──────── Exercise data

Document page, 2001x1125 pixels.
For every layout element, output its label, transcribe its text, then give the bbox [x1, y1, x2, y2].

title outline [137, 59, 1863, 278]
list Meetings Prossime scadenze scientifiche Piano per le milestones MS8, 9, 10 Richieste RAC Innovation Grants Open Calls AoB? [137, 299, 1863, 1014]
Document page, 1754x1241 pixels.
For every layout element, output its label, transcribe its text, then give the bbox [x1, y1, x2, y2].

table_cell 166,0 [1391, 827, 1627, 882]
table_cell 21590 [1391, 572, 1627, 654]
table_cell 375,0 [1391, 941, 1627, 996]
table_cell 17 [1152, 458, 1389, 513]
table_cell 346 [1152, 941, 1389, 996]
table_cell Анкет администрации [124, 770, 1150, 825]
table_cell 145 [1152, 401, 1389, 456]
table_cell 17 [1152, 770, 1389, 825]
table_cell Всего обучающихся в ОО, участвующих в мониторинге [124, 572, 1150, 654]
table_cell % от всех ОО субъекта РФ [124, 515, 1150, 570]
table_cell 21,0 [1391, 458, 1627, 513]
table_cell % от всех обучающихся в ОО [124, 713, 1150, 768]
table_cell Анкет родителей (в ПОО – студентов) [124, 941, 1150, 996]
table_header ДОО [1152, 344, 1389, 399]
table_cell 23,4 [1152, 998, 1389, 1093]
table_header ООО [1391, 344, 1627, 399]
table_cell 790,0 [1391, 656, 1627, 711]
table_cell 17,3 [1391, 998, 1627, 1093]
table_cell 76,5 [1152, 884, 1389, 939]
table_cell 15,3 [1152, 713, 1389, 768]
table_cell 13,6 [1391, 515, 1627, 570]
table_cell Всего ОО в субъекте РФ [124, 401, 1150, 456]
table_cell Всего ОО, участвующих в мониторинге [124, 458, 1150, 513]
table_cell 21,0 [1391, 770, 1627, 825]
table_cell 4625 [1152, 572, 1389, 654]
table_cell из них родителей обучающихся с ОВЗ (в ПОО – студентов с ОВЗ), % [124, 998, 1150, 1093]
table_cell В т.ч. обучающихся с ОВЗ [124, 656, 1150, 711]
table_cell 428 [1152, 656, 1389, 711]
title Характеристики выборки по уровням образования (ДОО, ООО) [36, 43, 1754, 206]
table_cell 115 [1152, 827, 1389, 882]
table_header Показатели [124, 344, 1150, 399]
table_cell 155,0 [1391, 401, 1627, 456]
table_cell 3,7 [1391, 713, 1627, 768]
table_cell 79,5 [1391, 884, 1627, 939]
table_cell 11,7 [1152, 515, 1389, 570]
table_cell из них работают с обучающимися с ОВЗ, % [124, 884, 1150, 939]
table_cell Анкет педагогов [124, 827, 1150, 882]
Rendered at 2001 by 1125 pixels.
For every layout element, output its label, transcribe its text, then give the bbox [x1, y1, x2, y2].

────────────────

### What you have to do
Word for word, restate the lines running from the one containing "Rendered at 2001 by 1125 pixels." through the final line of the records above, and nothing besides.

### Reply
Rendered at 2001 by 1125 pixels.
For every layout element, output its label, transcribe its text, then give the bbox [x1, y1, x2, y2].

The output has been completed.